Trest talks about trees in this collection with the kind of affection that makes you appreciate them differently the next day. “I love the way that a tree is symmetrical, but not,” he says. “It’s one of those ways that I get to break symmetry, just through the organic nature of how a tree branches.” It’s an argument against perfection, proof that balance does not require mirroring. Trest understands this, and he paints it into form.s
But leave symmetry untouched, and it becomes wallpaper—pretty, perhaps, but passive. So Trest follows nature’s lead. He breaks it up with the unexpected—a change in color, the addition of a small bright red ladybug, or a sudden change in pattern. “When you break symmetry,” he says, “then you get movement. It helps your eye move through the canvas.”

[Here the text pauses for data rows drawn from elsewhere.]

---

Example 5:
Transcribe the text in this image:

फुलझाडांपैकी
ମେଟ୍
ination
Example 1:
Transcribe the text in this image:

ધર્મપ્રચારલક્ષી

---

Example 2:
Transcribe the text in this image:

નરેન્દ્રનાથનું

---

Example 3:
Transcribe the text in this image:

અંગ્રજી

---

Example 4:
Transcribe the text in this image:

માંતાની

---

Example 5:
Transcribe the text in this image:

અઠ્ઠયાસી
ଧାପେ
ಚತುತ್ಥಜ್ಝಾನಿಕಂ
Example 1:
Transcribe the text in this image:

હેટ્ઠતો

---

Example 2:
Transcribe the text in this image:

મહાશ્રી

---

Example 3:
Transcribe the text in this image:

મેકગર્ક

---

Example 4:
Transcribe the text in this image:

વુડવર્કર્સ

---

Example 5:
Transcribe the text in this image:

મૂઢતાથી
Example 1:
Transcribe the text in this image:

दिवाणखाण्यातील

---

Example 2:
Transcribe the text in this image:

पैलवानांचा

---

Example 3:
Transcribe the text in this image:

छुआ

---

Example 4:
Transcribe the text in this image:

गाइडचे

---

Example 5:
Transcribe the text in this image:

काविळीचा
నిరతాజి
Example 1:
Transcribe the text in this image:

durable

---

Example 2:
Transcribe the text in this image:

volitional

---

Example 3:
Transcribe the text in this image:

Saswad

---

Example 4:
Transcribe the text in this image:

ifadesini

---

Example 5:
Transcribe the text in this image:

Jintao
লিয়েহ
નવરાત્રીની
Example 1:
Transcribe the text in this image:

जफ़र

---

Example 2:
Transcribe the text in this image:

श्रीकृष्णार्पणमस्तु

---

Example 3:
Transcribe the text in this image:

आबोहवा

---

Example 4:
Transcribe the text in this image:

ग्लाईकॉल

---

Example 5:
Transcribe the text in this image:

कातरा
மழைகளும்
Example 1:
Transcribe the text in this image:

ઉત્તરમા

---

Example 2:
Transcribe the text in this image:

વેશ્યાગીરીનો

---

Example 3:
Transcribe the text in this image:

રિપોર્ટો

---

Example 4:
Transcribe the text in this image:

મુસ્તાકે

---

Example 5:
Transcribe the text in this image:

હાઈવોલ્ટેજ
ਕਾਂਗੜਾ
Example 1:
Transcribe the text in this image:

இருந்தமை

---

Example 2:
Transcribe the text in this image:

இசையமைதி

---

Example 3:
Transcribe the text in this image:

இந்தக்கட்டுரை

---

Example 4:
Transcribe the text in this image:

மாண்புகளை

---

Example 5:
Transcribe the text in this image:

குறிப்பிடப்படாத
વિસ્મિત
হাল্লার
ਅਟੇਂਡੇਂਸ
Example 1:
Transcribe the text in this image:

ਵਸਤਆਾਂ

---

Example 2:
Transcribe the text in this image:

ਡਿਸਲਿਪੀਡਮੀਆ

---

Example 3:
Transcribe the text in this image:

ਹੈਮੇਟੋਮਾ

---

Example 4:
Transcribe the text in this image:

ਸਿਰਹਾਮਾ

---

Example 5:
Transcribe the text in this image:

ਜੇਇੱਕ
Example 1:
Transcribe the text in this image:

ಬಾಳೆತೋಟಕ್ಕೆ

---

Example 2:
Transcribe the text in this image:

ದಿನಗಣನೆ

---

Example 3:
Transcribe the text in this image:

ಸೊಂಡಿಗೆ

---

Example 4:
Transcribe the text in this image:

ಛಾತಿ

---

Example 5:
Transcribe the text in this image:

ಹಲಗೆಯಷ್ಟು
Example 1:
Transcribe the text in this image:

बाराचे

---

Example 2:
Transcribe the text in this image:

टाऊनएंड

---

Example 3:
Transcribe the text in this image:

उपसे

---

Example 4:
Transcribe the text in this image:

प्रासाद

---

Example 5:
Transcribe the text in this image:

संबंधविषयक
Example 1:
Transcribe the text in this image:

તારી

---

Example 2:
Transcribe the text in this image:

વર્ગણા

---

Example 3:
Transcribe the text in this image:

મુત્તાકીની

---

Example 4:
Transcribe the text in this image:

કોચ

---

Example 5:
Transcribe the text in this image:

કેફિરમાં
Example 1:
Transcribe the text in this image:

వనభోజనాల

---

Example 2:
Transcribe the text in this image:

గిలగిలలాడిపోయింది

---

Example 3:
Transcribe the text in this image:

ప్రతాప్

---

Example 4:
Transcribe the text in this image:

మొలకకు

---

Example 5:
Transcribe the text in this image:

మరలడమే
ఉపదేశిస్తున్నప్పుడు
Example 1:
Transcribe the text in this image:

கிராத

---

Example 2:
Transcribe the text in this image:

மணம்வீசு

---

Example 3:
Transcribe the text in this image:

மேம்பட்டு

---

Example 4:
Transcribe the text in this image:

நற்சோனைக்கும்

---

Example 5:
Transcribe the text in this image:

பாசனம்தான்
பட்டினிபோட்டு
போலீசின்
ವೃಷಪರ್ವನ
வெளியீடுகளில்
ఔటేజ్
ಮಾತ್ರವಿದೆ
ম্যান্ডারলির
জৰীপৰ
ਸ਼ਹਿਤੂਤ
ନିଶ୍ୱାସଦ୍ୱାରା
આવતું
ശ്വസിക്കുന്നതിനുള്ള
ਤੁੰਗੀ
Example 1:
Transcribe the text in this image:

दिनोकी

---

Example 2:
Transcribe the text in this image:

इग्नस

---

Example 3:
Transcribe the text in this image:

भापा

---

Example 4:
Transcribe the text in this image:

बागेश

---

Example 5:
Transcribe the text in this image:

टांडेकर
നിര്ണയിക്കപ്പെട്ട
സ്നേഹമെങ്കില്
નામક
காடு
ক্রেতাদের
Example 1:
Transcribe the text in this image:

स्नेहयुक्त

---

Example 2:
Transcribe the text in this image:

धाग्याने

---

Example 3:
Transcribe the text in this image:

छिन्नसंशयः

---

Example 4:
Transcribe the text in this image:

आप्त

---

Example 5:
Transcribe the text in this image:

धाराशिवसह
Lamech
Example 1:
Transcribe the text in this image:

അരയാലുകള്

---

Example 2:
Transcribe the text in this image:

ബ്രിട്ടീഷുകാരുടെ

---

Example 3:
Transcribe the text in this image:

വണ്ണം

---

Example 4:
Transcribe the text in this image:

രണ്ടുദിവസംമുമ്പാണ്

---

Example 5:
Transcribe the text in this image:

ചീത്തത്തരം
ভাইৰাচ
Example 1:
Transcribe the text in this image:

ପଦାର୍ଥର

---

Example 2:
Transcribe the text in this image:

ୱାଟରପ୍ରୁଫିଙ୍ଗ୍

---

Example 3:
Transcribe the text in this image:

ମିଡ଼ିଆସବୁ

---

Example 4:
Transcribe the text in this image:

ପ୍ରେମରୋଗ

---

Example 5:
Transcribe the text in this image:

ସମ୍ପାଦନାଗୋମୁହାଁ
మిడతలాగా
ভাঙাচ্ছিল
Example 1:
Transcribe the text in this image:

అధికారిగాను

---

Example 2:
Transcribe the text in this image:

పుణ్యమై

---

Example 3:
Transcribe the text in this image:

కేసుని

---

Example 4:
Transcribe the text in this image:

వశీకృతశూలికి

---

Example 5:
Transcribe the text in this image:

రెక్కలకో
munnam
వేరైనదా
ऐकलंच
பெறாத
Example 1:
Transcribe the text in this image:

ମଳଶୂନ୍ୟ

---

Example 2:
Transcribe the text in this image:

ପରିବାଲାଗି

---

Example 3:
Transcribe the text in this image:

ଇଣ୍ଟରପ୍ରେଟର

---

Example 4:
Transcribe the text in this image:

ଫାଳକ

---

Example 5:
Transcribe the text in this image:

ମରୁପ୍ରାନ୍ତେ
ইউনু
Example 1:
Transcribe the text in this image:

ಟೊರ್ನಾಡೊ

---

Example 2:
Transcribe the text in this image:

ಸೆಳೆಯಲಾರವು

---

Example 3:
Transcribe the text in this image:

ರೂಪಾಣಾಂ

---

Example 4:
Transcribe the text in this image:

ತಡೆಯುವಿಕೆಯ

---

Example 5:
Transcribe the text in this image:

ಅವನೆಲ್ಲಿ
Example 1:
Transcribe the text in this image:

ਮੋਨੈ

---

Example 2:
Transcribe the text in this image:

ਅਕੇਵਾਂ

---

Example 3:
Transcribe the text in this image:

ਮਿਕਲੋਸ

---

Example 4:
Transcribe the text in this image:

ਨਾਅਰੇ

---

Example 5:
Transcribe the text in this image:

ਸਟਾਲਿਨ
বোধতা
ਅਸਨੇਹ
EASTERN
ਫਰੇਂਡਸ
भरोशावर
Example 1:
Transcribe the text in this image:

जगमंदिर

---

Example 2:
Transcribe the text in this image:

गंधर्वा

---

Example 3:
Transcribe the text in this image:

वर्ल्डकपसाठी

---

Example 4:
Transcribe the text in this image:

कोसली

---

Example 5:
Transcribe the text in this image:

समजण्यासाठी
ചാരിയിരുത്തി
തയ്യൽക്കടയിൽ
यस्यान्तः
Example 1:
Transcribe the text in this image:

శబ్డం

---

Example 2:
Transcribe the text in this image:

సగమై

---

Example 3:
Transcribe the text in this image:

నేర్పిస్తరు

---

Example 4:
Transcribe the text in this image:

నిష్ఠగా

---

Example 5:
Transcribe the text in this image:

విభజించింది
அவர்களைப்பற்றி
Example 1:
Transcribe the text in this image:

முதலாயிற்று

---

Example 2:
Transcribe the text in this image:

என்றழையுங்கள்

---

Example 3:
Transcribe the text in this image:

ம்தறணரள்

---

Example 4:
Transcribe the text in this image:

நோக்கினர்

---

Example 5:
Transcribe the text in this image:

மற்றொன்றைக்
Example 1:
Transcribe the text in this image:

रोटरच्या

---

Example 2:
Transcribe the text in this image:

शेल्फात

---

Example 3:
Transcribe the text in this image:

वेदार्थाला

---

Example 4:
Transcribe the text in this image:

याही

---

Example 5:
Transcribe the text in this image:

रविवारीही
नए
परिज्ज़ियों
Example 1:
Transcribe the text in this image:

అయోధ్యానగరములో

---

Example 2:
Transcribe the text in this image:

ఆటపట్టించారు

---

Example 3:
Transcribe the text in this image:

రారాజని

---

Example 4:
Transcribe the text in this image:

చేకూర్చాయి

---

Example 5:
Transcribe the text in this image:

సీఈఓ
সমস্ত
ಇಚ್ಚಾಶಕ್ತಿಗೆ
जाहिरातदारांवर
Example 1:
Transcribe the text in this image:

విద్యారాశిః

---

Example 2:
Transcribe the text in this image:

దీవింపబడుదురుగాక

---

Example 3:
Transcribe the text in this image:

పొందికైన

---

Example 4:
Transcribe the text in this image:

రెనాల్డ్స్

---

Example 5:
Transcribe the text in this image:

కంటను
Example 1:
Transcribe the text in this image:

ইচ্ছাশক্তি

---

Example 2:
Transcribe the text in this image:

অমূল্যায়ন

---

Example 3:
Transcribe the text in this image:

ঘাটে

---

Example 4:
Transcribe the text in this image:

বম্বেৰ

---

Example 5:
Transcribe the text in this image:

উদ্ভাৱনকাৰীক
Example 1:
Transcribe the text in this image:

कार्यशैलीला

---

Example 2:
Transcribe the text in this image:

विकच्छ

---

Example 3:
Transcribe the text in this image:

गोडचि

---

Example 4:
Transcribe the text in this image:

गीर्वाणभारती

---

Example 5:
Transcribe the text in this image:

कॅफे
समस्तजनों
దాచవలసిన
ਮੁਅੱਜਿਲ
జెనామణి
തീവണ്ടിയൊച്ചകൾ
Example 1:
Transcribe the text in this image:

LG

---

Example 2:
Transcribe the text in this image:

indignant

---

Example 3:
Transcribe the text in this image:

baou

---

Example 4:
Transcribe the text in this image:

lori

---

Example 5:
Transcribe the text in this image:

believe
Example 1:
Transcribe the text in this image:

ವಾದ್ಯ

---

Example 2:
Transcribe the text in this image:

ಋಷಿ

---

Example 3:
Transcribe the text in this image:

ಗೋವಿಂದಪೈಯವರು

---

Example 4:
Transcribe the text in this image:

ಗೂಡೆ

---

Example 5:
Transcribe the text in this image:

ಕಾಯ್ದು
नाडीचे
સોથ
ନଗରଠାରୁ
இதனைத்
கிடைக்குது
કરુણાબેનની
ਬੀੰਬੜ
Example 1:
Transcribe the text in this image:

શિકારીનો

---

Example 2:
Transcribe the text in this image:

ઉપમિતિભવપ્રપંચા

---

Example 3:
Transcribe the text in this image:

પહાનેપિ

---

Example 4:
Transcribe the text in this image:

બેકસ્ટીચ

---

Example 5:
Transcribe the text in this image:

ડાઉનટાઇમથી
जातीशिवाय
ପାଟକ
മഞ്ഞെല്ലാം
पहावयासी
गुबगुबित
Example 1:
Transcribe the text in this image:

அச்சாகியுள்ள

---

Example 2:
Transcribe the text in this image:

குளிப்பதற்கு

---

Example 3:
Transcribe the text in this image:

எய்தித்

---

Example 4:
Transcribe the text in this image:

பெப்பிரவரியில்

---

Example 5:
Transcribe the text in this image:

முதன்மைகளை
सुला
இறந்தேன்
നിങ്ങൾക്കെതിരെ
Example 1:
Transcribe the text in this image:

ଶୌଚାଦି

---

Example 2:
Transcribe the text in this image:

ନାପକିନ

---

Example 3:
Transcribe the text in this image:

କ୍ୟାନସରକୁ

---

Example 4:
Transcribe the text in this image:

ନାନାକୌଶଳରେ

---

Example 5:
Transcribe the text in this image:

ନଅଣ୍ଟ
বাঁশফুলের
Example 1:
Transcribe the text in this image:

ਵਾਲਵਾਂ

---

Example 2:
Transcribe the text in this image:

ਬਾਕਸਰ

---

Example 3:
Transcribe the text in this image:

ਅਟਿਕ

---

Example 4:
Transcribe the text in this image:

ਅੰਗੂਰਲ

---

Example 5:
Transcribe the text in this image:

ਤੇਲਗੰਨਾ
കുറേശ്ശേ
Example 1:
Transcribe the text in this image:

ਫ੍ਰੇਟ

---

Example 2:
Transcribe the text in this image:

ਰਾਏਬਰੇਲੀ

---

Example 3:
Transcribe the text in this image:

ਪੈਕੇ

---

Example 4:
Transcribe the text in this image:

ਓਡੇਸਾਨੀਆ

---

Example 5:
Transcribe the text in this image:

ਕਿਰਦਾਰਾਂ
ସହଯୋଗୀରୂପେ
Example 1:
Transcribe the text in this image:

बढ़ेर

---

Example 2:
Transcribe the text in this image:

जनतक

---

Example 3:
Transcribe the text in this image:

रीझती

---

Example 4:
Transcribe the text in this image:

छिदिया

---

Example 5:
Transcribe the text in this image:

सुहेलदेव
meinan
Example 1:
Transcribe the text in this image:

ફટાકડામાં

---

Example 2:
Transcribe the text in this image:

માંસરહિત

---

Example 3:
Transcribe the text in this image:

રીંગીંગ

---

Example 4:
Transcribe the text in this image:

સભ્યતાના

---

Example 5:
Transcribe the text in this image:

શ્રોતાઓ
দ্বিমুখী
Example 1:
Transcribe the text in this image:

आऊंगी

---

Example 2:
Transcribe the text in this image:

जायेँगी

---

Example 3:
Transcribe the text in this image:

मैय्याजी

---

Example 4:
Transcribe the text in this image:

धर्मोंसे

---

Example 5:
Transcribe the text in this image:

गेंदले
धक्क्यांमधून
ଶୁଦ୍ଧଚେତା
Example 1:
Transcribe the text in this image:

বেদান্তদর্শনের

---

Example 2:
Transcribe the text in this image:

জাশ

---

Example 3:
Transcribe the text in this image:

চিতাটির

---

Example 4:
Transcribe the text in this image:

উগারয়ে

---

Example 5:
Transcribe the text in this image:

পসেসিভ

A dandelion becomes his perfect example, because the dandelion is a whole life cycle in one plant. It transforms from yellow bloom, to puffball, to wish. It is equal parts a reminder of childhood nostalgia, impermanence, and movement. “If I have a symmetrical canvas full of dandelions, and then all of a sudden one of them is getting blown away, that becomes a piece of art and not a piece of wallpaper. Because then we’re telling a story.”
Trest creates art the way some people cook. His sketchbook, where he has built a whole world, is his recipe, but he isn’t scared to depart from it. When it is time to commit, he commits with paint. “I don’t draw on my canvases,” he says. “I just go straight in with paint. Nothing is really set in stone until paint hits the canvas.”
He describes the process like someone describing a dance they know by heart: paint the subject, paint the background around the subject to refine the shape. Revise, return, and refine again. The painting becomes itself through a constant push and pull.
And then there is color, which is his calling card. “I use a very structured palette,” he says. “It really comes down to color theory and understanding that the way colors sit next to each other affects how they are. Almost every piece that I do is an experiment in color.”
Flatness, too, is intentional for Trest. There is very little perspective or overlap. Shapes sit beside shapes like tiles or a quilt. That flatness gives color the starring role. It decides what advances and what recedes.
Even after a style has settled into something recognizable, Trest still seeks the productive constraint, the art-school assignment. That is why he is excited about hand-pulled serigraphs, where every color is a new screen, and simplicity becomes a puzzle.
“Can I do this in two colors? Can I do it in three?” he asks. “How complex can it be? How simple should it be?”
By the end of our conversation, what stayed with me was not a single raccoon or dandelion. It was the intention behind Trest’s work: a refusal to sneer at the ordinary or undignified. A decision to look closer, with an eye towards beauty.
Trest paints the bandits and the weeds because he thinks we need them. Not in our trash cans, necessarily, but in our imagination. He is doing, with paint, what gardeners do with soil: turning seeds into flowers, making the world a more colorful place, and leaning into the whimsical.
And if you find yourself, after reading this, looking at a dandelion in your yard with new respect, consider that the point. Consider it a small act of surrender to beauty. Pick up that dandelion, take a close look at the beauty of its design, blow, and make a wish.